Ketamine In My Practice

I have been training in the use of ketamine since early 2021, both experientially and through structured lectures spanning medical safety and implementation to ketamine-assisted psychotherapy (known as KAP). I want to clarify two distinct uses of KAP. In one setting, sub-anesthetic doses are used that can place a patient in an altered state of consciousness; there is no discussion or therapy happening in this state. Instead, the psychotherapy portion may come immediately after the ketamine experience during recovering or, ideally, within a 48-hour time frame following drug administration when the window of neuroplasticity is heightened. This is different from the use of even smaller doses of ketamine, often provided sublingually or via nasal spray, that keep the patient in a state where they can easily converse with their therapist while they are actively under the influence of the drug. The influence of ketamine often allows for a more open state of exploration.
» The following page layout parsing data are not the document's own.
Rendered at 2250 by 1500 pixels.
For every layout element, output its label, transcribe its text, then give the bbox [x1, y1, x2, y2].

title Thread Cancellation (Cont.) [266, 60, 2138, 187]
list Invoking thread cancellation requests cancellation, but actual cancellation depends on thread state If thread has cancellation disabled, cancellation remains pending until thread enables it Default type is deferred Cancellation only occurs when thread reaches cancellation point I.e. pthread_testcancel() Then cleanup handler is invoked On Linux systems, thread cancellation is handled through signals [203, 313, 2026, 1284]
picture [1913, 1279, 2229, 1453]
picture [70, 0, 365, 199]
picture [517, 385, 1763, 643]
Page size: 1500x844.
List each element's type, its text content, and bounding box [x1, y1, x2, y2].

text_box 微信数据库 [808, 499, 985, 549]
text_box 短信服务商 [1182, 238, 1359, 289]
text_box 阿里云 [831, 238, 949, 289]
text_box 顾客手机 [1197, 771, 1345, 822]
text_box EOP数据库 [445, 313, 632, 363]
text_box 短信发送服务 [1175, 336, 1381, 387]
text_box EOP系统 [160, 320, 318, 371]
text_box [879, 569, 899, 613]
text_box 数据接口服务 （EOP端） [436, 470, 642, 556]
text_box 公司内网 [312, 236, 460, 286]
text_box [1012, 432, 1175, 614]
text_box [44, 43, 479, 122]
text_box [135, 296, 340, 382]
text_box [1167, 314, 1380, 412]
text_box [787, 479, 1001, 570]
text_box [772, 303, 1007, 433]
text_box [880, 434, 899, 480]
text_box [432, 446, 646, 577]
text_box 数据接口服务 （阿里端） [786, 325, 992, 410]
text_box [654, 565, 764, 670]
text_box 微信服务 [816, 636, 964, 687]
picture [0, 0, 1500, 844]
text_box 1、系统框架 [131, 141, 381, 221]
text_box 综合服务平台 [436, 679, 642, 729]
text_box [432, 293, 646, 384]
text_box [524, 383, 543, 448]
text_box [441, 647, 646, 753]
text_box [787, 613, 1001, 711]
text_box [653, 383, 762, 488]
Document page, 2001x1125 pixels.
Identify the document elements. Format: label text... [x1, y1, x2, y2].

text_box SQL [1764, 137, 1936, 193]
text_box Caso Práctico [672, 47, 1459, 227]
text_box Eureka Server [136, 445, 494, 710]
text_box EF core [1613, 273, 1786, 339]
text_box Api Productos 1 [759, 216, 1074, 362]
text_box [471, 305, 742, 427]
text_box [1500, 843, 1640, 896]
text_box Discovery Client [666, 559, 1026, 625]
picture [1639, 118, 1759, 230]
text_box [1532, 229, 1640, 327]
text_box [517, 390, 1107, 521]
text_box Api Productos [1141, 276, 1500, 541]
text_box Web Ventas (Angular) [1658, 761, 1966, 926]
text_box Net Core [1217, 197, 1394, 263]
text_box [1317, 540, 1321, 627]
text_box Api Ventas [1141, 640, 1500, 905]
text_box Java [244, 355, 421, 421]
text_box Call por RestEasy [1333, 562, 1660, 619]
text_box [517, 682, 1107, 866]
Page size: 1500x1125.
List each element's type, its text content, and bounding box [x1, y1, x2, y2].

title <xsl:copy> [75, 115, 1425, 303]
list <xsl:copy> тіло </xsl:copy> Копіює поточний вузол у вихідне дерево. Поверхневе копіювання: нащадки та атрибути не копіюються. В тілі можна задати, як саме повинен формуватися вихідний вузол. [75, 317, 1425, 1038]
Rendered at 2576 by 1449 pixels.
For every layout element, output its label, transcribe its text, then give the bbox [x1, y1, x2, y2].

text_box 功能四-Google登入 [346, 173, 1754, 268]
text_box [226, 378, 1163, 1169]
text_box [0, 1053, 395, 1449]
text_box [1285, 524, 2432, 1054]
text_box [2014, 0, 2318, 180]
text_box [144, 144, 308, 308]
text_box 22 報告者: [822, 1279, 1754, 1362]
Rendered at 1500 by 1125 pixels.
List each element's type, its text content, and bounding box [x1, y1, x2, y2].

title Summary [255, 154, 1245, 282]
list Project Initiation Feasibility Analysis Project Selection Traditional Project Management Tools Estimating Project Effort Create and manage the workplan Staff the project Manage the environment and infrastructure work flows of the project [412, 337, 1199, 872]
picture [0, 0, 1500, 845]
I do not practice KAP directly with my patients as I am not a licensed therapist, but it is important to understand what it offers and how it can be implemented, as for many it can be integral to ketamine‚Äôs benefits. 

My own explorations with ketamine have been my greatest teacher and I highly encourage anyone seeking ketamine therapy to choose practitioners and administrators that have experienced it themselves; you would be surprised at the number of providers that have not experienced what it is they are providing and I believe this does a disservice to patients. With first-hand experience and careful observation from patients undergoing treatment, I have curated a ketamine experience often elevated from other places from needle choice and placement (no reason to use large needles here!), to eye mask and music choice, to how the ketamine itself is dosed. Many places are also often prophylactically dosing patients with medications that aren’t necessary for them, sometimes without understanding this is taking place, which risks creating a less enjoyable experience (for example, an anti-histamine is often dosed leaving patients more groggy and tired than needed after treatment). These are options in my practice, and no-one is a getting a one-size-fits all experience. Patients that have had ketamine experiences elsewhere often cite their experience with me to be superior.

Many clinics administer ketamine via intramuscular (IM) injection or oral lozenge (also called a troche), largely for logistical ease in comparison to intravenous (IV) administration, delivered through the vein. For a variety of reasons I am partial to IV ketamine and this is what I choose to offer in my practice; I find it has a more gentle onset, longer duration of experience, and is more quickly cleared by the body (observational, not studied). It also provides patients a sense of comfort and control knowing the administration of the medicine can be stopped at any time (to date, I have had no patients ask for this). 

One of the difficulties mainstream medicine has with ketamine is that there is no real standard dosing when used for therapeutic reasons –  the amount needed to achieve psychotropic effect is not always dependent on weight (even though this is what determines dose in most medical settings), gender, or age, and a lack of standardization is a bane to the conventional medical paradigm. That being said, there is a range to work within in ketamine therapy and a skilled ketamine provider will assess an individualized starting dose for each patient and increase as appropriate. There are ketamine clinics across the country that give every person the same, fixed dose. While I believe those patients can still achieve therapeutic benefit, I imagine it could be much greater if overseen by a practitioner or clinic that is attuned to the dosing nuances of this therapy.

In my practice, I personally administer all ketamine IVs, not a nurse, and check in with patients at certain points in the treatment, adjusting dose as indicated to curate the most beneficial experience for them. I also sit in on sessions when requested.  Patients are otherwise equipped with a button that alerts me if they need assistance. Music plays a large role in the ketamine experience and a specially curated playlist is offered along with a high-quality eye mask to limit external distractions. Patients drip anywhere from 40-45 minutes and then provided an hour to recover and contemplate their experience post-treatment. Before leaving, we have a debriefing period. Patients may receive as many as 10 sessions within a 5-week period, or less frequently depending on need and response.